■ INSTRUCTIONS FOR THE TASK
All of the records below should be retyped exactly, with no pictures included.

■ DATA RECORDS
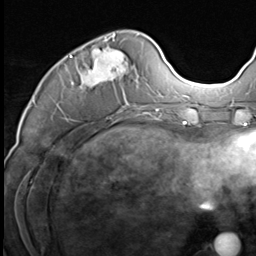
Breast MRI (dynamic contrast-enhanced), one axial slice. Cropped to one breast. Dynamic contrast-enhanced series, time point 2 of 9 at this slice position (early post-contrast). 3 T. TE 1.5 ms, TR 4.7 ms. 2.5 mm slice thickness. 256 × 256 image matrix, field of view 215 × 215 mm. Female patient.
Annotated regions visible in this slice (semi-automatic segmentation, software-assisted and operator-edited):
- enhancing-tissue mask used for the functional tumour volume (all voxels passing the contrast-enhancement thresholds inside the analysis volume; usually the tumour): bounding box <55,34,147,117> (left, top, right, bottom; pixels)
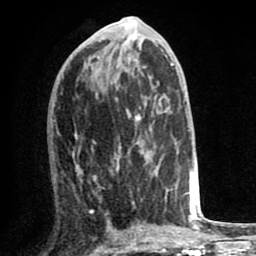
Breast MRI (dynamic contrast-enhanced), one axial slice. Slice 32 of 80 in the series (ordered by position). Cropped to one breast. Dynamic contrast-enhanced series, time point 2 of 8 at this slice position (early post-contrast). 1.5 T. TE 2.6 ms, TR 6.1 ms. 2 mm slice thickness. 256 × 256 image matrix, field of view 160 × 160 mm. Female patient.
Annotated regions visible in this slice (semi-automatically segmented with operator editing):
- enhancing-tissue mask used for the functional tumour volume (all voxels passing the contrast-enhancement thresholds inside the analysis volume; usually the tumour): bounding box [x1, y1, x2, y2] px = [74, 133, 169, 221]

■ EXERCISE SOLUTION
Breast MRI (dynamic contrast-enhanced), one axial slice. Cropped to one breast. Dynamic contrast-enhanced series, time point 2 of 9 at this slice position (early post-contrast). 3 T. TE 1.5 ms, TR 4.7 ms. 2.5 mm slice thickness. 256 × 256 image matrix, field of view 215 × 215 mm. Female patient.
Annotated regions visible in this slice (semi-automatic segmentation, software-assisted and operator-edited):
- enhancing-tissue mask used for the functional tumour volume (all voxels passing the contrast-enhancement thresholds inside the analysis volume; usually the tumour): bounding box <55,34,147,117> (left, top, right, bottom; pixels)
Breast MRI (dynamic contrast-enhanced), one axial slice. Slice 32 of 80 in the series (ordered by position). Cropped to one breast. Dynamic contrast-enhanced series, time point 2 of 8 at this slice position (early post-contrast). 1.5 T. TE 2.6 ms, TR 6.1 ms. 2 mm slice thickness. 256 × 256 image matrix, field of view 160 × 160 mm. Female patient.
Annotated regions visible in this slice (semi-automatically segmented with operator editing):
- enhancing-tissue mask used for the functional tumour volume (all voxels passing the contrast-enhancement thresholds inside the analysis volume; usually the tumour): bounding box [x1, y1, x2, y2] px = [74, 133, 169, 221]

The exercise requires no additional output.